[DOCUMENT PASSAGE start]

And for myself, I can think of two fundamental. So I'm just throwing these out to have you sit back for a minute and think for yourself. What's good? My grandmother, who grew up poor and was a sharecropper's daughter, gave anything she had to anyone in the neighborhood who needed it. That's how she was. That was my idea of what it meant to do good. I remember when I was somewhere, whenever kids do these things, somewhere maybe in third grade, I went and shoplifted. I went with two other people, and we went to the Woolworths a few blocks away, and I picked out a little blue bottle of fake French perfume. I don't know why. I didn't like the stuff particularly. And I knew it was the wrong thing to do, and I went immediately to my parents and showed them what I did,

[10:58]

and we walked back to the Woolworths, and I presented it back. And that feeling, you can tell I still remember the story, was really seminal for me in some understanding of how I wanted to be in the world and what was important to me. So I'm saying this because we have this innate sense of how to relate to each other in the world, what feels good to us and what doesn't feel good to us. That is, I think, how the Buddha was orienting how he taught about precepts. We'll get there in a minute. So just take a moment. It's also really interesting, I think, to think about where you bump up against the place in what you think is a good thing to do that you can't go. Some years ago, I was in a base group with one of them.

[12:03]

We were talking about wanting to do good things but having a limit to where we could do them. He was talking about being in a meditation retreat and walking back and forth. It had been raining out, and he walked along a concrete path. And on that concrete path that was his walking place for this retreat, there were a bunch of earthworms. And every little quarter step he took, he picked up the earthworm and moved it out of the way, picked up the earthworm and moved it out of the way, picked up the earthworm. And at some point after he had done that, I don't know how many dozens or scores of time, he just walked and he brought the question of what was that? How did I reach my limit and how do I relate to the fact that I have a limit? This is one of the challenges of our precept practice are those edges. And it's really, really good to know what these edges are.

[DOCUMENT PASSAGE end]

GIVEN EXERCISE A: Reproduce verbatim the stretch of the talk on precepts from "We were talking" through "these edges are.".
GIVEN EXERCISE B: Render this sentence from the talk on precepts into Spanish: "That was my idea of what it meant to do good."
GIVEN EXERCISE C: Continue the talk on precepts from the point at which it stops.
The data that follow come from a separate source.

[DATA start]

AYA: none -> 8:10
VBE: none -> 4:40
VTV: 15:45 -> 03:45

[DATA end]

EXERCISE RESULT A:
We were talking about wanting to do good things but having a limit to where we could do them. He was talking about being in a meditation retreat and walking back and forth. It had been raining out, and he walked along a concrete path. And on that concrete path that was his walking place for this retreat, there were a bunch of earthworms. And every little quarter step he took, he picked up the earthworm and moved it out of the way, picked up the earthworm and moved it out of the way, picked up the earthworm. And at some point after he had done that, I don't know how many dozens or scores of time, he just walked and he brought the question of what was that? How did I reach my limit and how do I relate to the fact that I have a limit? This is one of the challenges of our precept practice are those edges. And it's really, really good to know what these edges are.

EXERCISE RESULT B: Esa era mi idea de lo que significaba hacer el bien.

EXERCISE RESULT C:
[13:07]

We talk about right speech, but the most important place where we speak the truth is to ourselves. What was I doing there? What was that about? Dogen says that when we are sitting Zazen, all the precepts are kept. In Vendawa, he says, even though it may be merely for a moment, when someone while sitting upright in meditation puts the mark of the Buddha seal upon his three volitional actions or her three volitional actions, namely those of body, speech and thought, the whole physical universe and everything in it becomes and is the Buddha seal. All the space throughout becomes and is enlightenment. So that enlightenment is our activity that we touch when we sit Zazen.

[14:12]

And you may have noticed if you'd had the opportunity after you sit or after you've had a chance to sit for several periods like on Sunday's Beginner Sashin upcoming or especially if you ever sit a longer Sashin, it's so much easier to be in harmony with things. Maybe not during Sashin, but when you get up, when you go home, it's so much easier not to react, to see beyond our usual ways of sitting. We touch precept practice when we sit. Of the rewards of precept practice or moral conduct, the Buddha and Ananda had a conversation. Ananda, who was the chief disciple, let's say Ananda was the attendant for Buddha, his cousin who attended him for 20 years. Ananda says, what's the reward and blessing of wholesome morality?

[15:19]

And the Buddha says freedom from remorse. And what about freedom from remorse? Buddha says it's joy, Ananda. And freedom of joy is rapture. And freedom of rapture is tranquility. Freedom of tranquility results in happiness. Freedom of happiness results in concentration. Envisioning knowledge and freedom of tranquility results in the vision and knowledge according to reality and turning away and detachment. And from that, enlightenment. So complete freedom begins with moral behavior. Now to talk about morality in Buddhism.

[16:24]

So I'm going to give you some of the history and background about sila or moral practice. Our precepts in Soto Zen are just one particular expression of that, one way of doing it. But I hope that tonight, if nothing else, you come with some kind of sense of grounding or appreciation of the importance of morality or sila in practice. Because we don't really talk about it so explicitly. It's embedded in everything. It's kind of like figuring out for yourself. You have to see how your conduct emerges out of an understanding of practice. So in Buddhism, there are three different teachings or three different areas of teaching called the Tripitaka. Tripitaka is, I think, the Sanskrit word for trip, for basket or volume.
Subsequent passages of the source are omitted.